● EXERCISE PROMPT
Copy out every line of the records below exactly as it appears, leaving out the pictures.
====
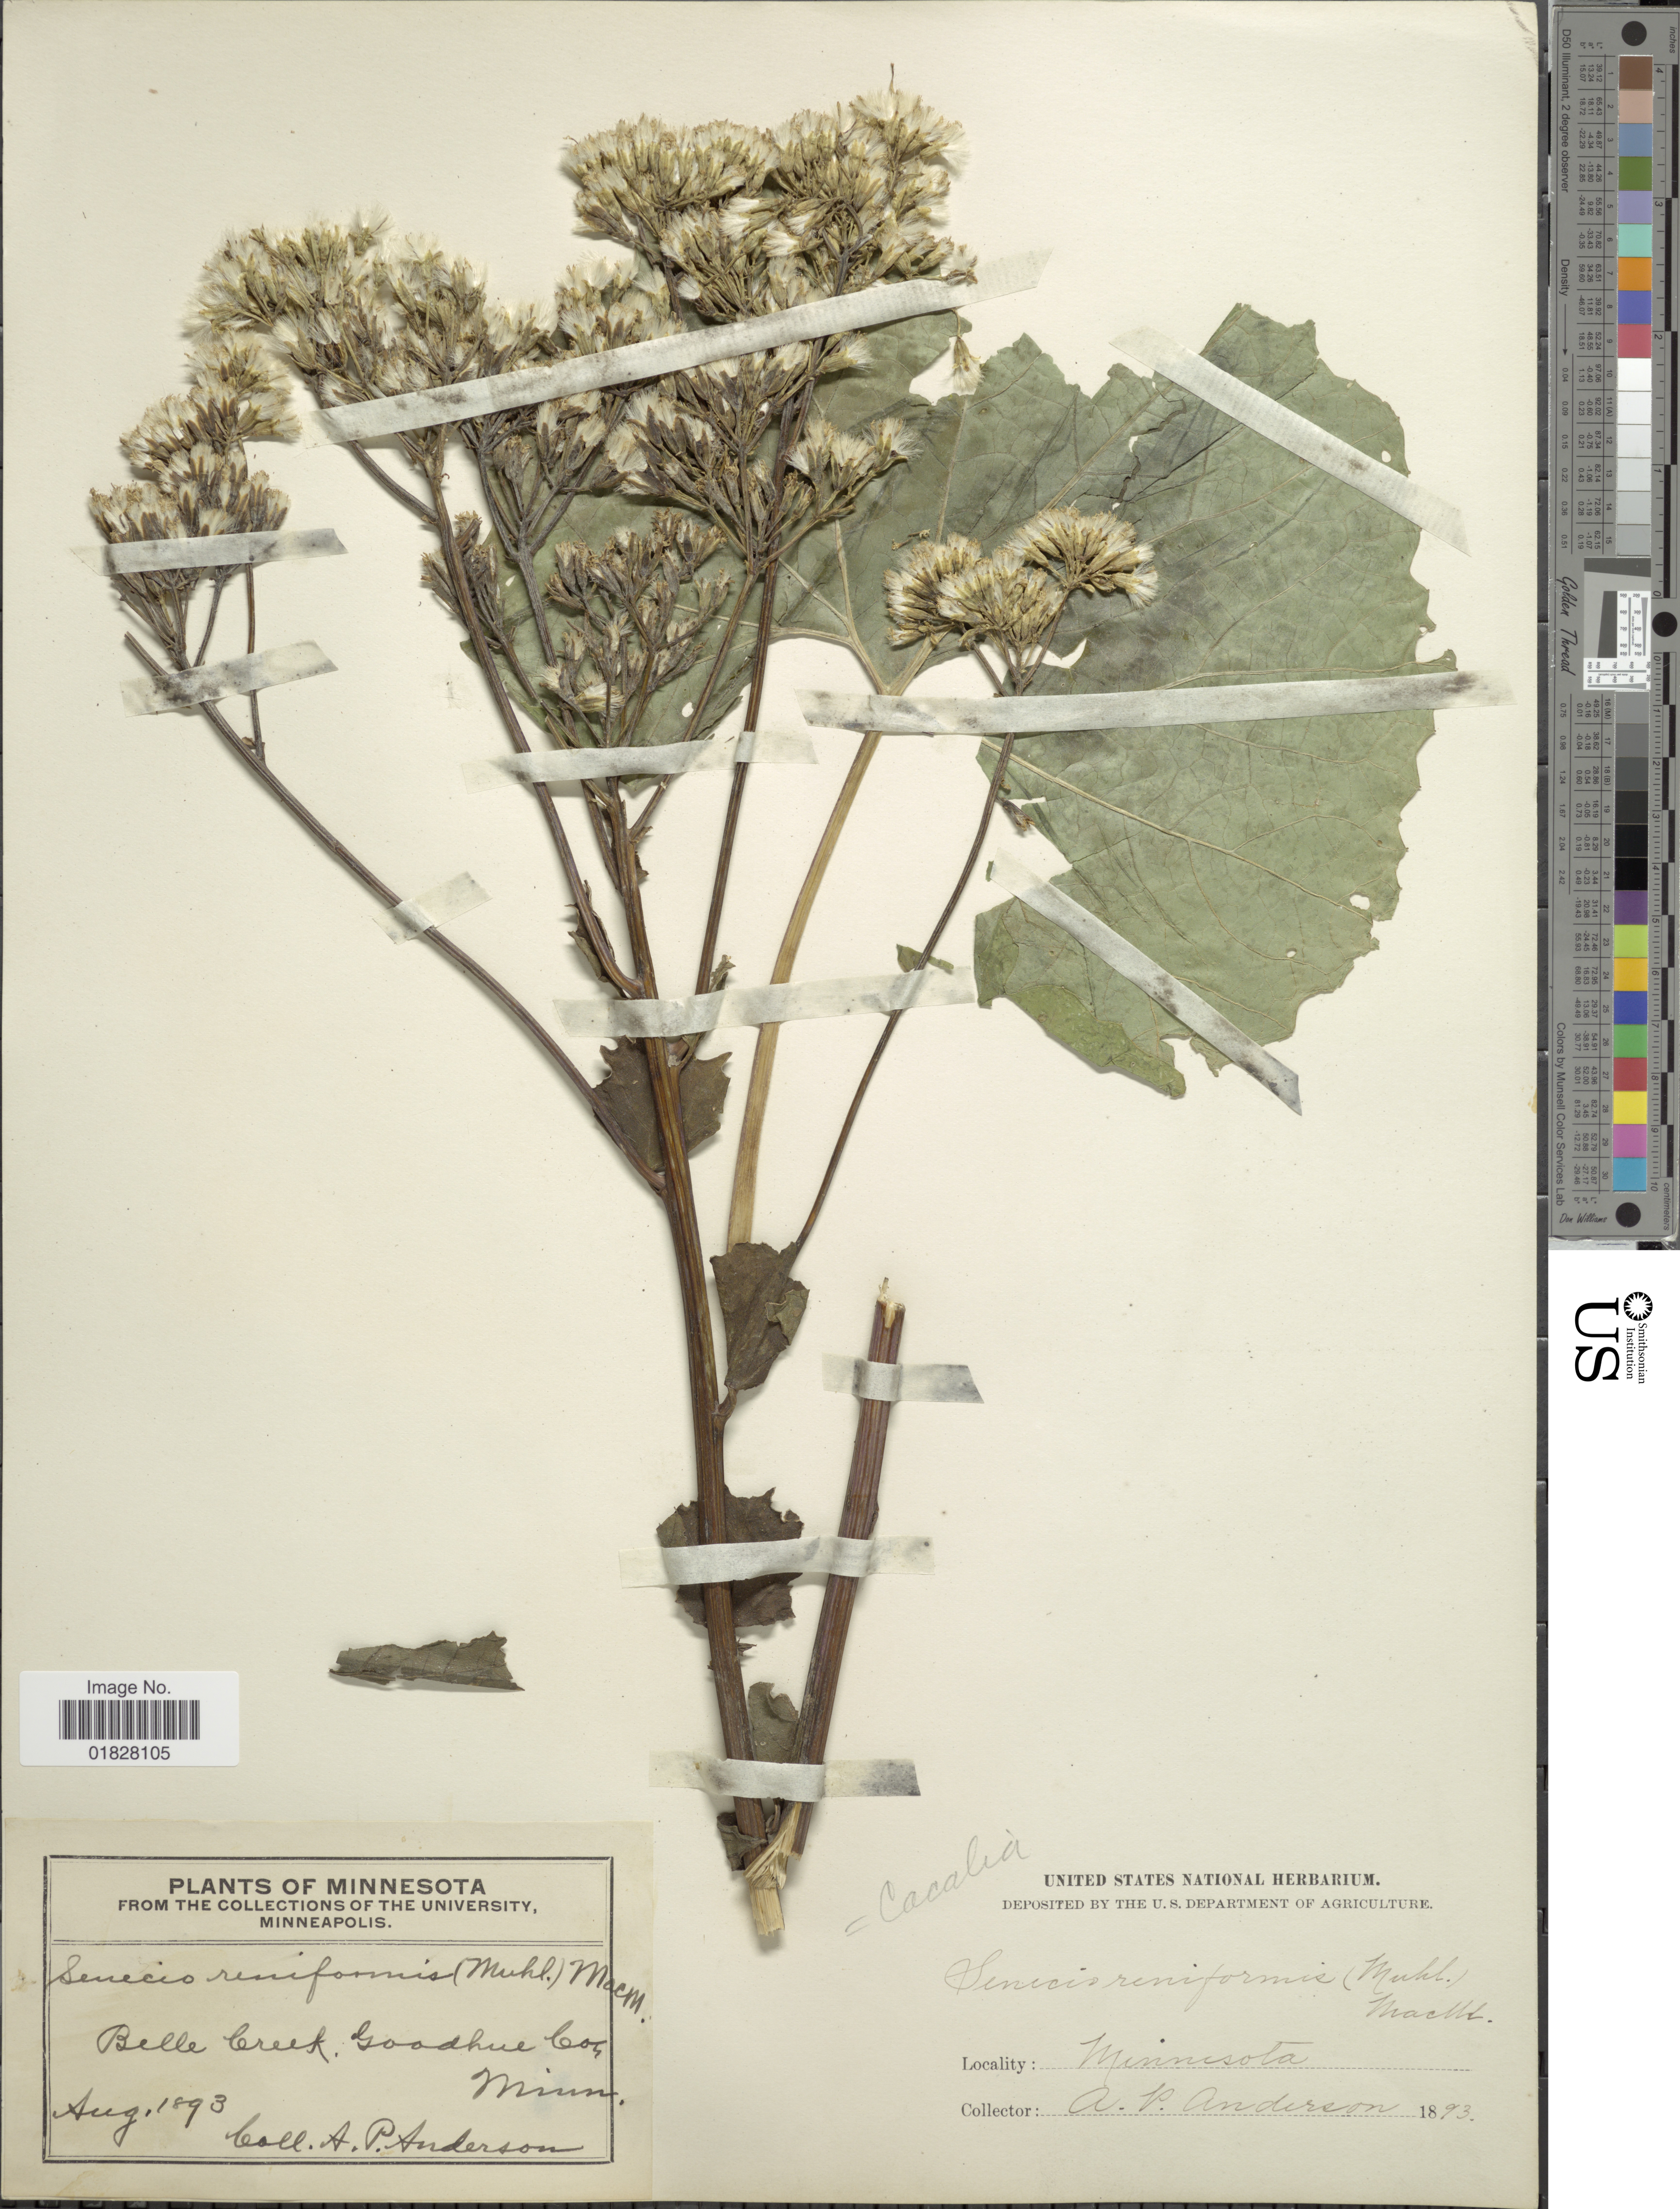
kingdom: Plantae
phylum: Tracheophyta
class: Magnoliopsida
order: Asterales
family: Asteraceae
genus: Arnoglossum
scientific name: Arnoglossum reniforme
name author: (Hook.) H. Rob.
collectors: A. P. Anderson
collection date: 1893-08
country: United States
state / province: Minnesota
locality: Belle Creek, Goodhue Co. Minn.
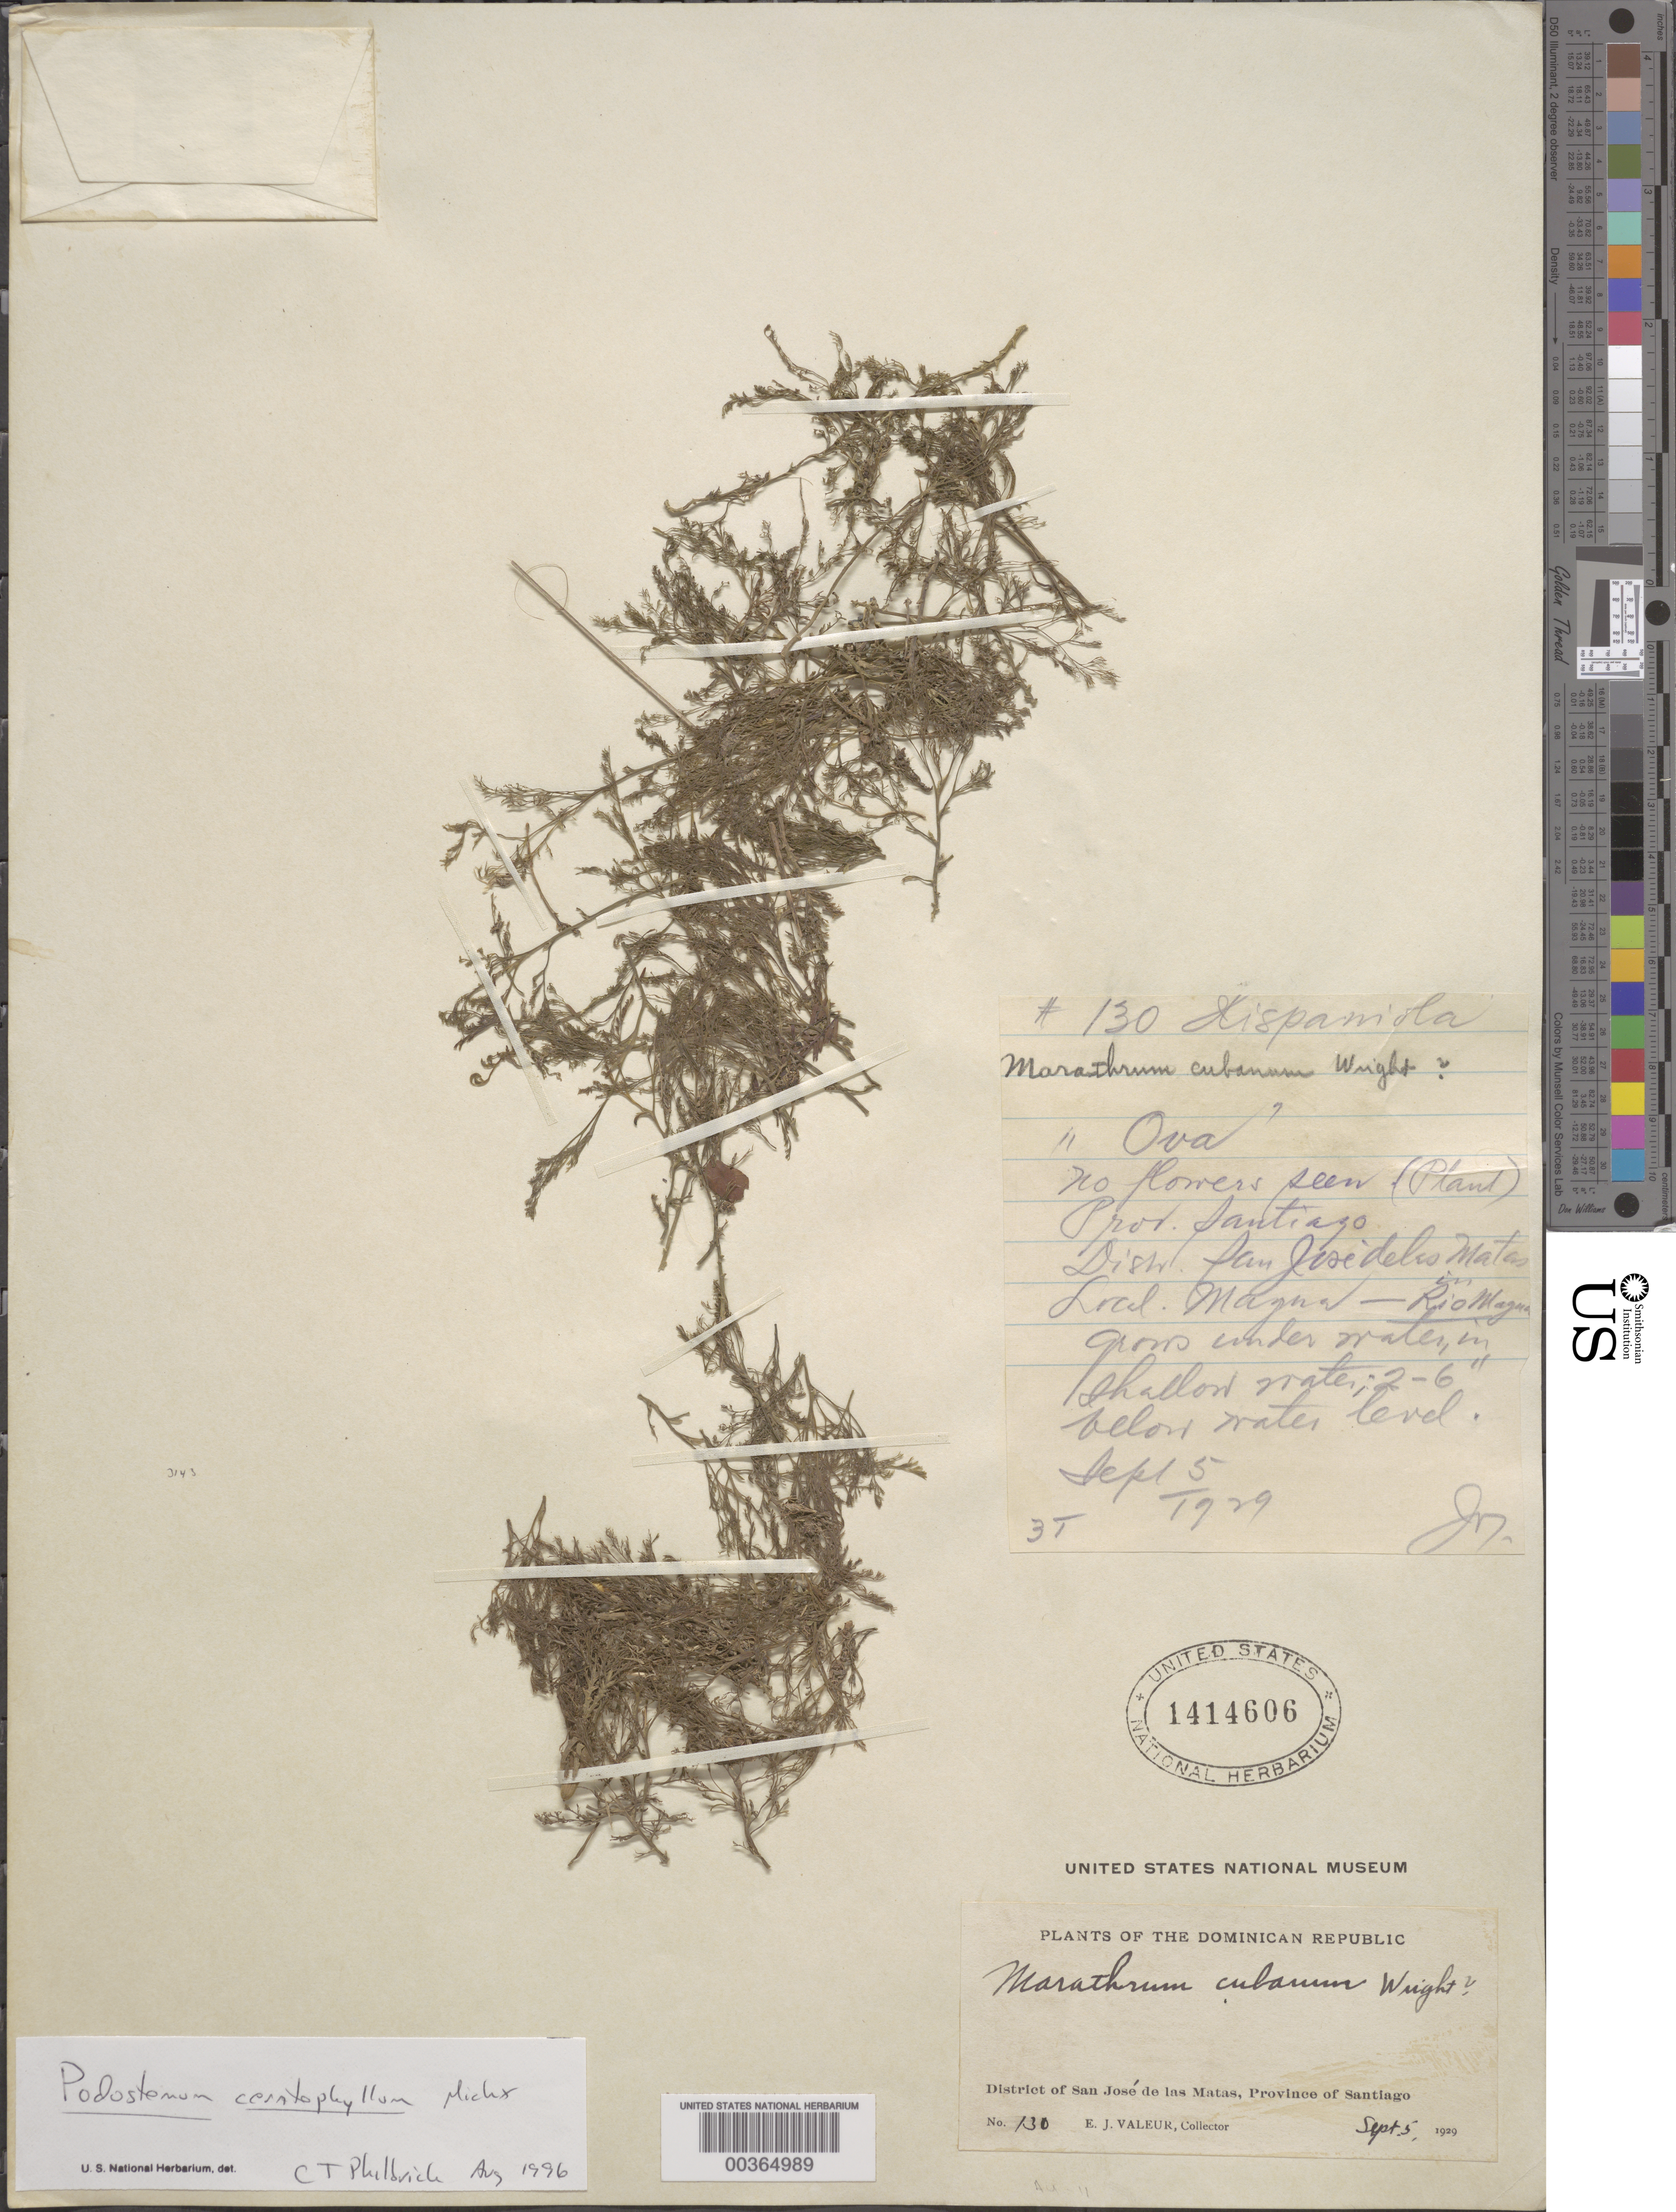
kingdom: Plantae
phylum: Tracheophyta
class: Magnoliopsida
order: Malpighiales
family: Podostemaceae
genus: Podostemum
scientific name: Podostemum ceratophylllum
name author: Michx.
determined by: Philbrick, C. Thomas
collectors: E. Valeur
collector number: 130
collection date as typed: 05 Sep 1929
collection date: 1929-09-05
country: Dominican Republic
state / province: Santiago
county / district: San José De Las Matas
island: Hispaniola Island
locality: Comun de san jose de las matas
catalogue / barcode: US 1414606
====
● OUTPUT OF THE EXERCISE
kingdom: Plantae
phylum: Tracheophyta
class: Magnoliopsida
order: Asterales
family: Asteraceae
genus: Arnoglossum
scientific name: Arnoglossum reniforme
name author: (Hook.) H. Rob.
collectors: A. P. Anderson
collection date: 1893-08
country: United States
state / province: Minnesota
locality: Belle Creek, Goodhue Co. Minn.
kingdom: Plantae
phylum: Tracheophyta
class: Magnoliopsida
order: Malpighiales
family: Podostemaceae
genus: Podostemum
scientific name: Podostemum ceratophylllum
name author: Michx.
determined by: Philbrick, C. Thomas
collectors: E. Valeur
collector number: 130
collection date as typed: 05 Sep 1929
collection date: 1929-09-05
country: Dominican Republic
state / province: Santiago
county / district: San José De Las Matas
island: Hispaniola Island
locality: Comun de san jose de las matas
catalogue / barcode: US 1414606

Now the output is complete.